SEC: Offshore issuers must disclose relationships to China-based operating companies
On July 30, SEC Chair Gary Gensler issued a statement instructing staff to seek certain disclosures from China-based operating companies and offshore issuers associated with such companies before their registration statements can be declared effective. Gensler explained that the Chinese government recently provided “new guidance to and placed restrictions on China-based companies raising capital offshore, including through associated offshore shell companies.” This is relevant to U.S. investors, Gensler stated, because a number of Chinese sectors restrict companies from having foreign ownership and prohibit them from listing on exchanges outside of China.
In order to bypass these restrictions, many China-based operating companies are structured as Variable Interest Entities (VIEs), where they establish an offshore shell company in another jurisdiction, such as the Cayman Islands, to issue stock to public shareholders, Gensler said. He expressed concerns that the average U.S. investor “may not realize that they hold stock in a shell company rather than a China-based operating company,” where the investors’ “exposure” to the Chinese company is derived only through a series of contracts between the shell and the operating company, with neither the investor nor the shell company holding any equity in the Chinese company itself.

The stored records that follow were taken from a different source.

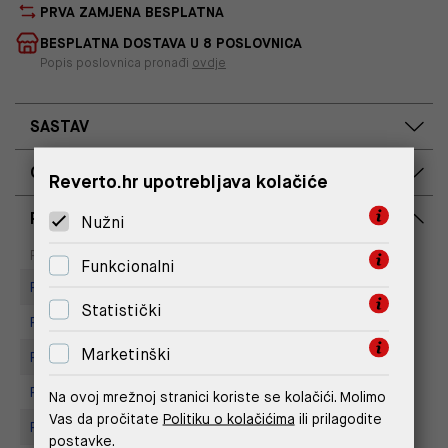
PRVA ZAMJENA BESPLATNA
BESPLATNA DOSTAVA U 8 POSLOVNICA
Popis poslovnica pronađi
ovdje
SASTAV
OPIS PROIZVODA
Reverto.hr upotrebljava kolačiće
RASPOLOŽIVOST PO POSLOVNICAMA
Nužni
Dostupno
Na upit
Poslovnica
Funkcionalni
Replay Store, Mall of Split
Statistički
Replay store, Arena centar
Marketinški
Replay Store, City Center One
Replay Store, Joker Centar
Na ovoj mrežnoj stranici koriste se kolačići. Molimo
Vas da pročitate
Politiku o kolačićima
ili prilagodite
Replay store, Tower Centar
postavke.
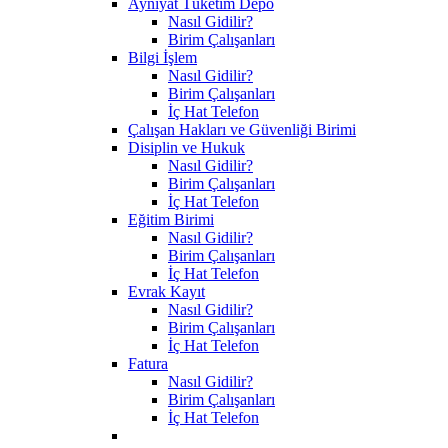
Ayniyat Tüketim Depo
Nasıl Gidilir?
Birim Çalışanları
Bilgi İşlem
Nasıl Gidilir?
Birim Çalışanları
İç Hat Telefon
Çalışan Hakları ve Güvenliği Birimi
Disiplin ve Hukuk
Nasıl Gidilir?
Birim Çalışanları
İç Hat Telefon
Eğitim Birimi
Nasıl Gidilir?
Birim Çalışanları
İç Hat Telefon
Evrak Kayıt
Nasıl Gidilir?
Birim Çalışanları
İç Hat Telefon
Fatura
Nasıl Gidilir?
Birim Çalışanları
İç Hat Telefon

In light of the overall risks associated with the China-based VIE structure, Gensler asked staff to ensure that offshore issuers associated with China-based operating companies prominently and clearly disclose (i) that investors are buying shares of a shell company issuer; (ii) that “investors face uncertainty about future actions by the government of China that could significantly affect the operating company’s financial performance and the enforceability of the contractual arrangements”; and (iii) the financial relationship between the VIE and the issuer. In addition, for all China-based operating companies seeking to register securities with the SEC (either directly or through a shell company), Gensler asked staff to ensure these companies disclose, among other things, whether the company and the issuer received permission from Chinese authorities to be listed on U.S. exchanges, as well as the risk that an approval could be denied or rescinded. Gensler further noted that China-based operating companies may be delisted in the future if the Public Company Accounting Oversight Board is unable to inspect an issuer’s public accounting firm within three years, as required by the Holding Foreign Companies Accountable Act.